START Given data
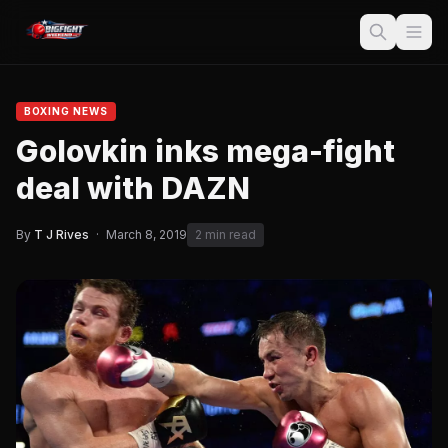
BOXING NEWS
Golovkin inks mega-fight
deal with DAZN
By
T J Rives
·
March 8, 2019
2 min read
END Given data
▶ Work order: Every line above goes into the copy unchanged; the pictures do not.

▶ Result of this exercise:
BOXING NEWS
Golovkin inks mega-fight
deal with DAZN
By
T J Rives
·
March 8, 2019
2 min read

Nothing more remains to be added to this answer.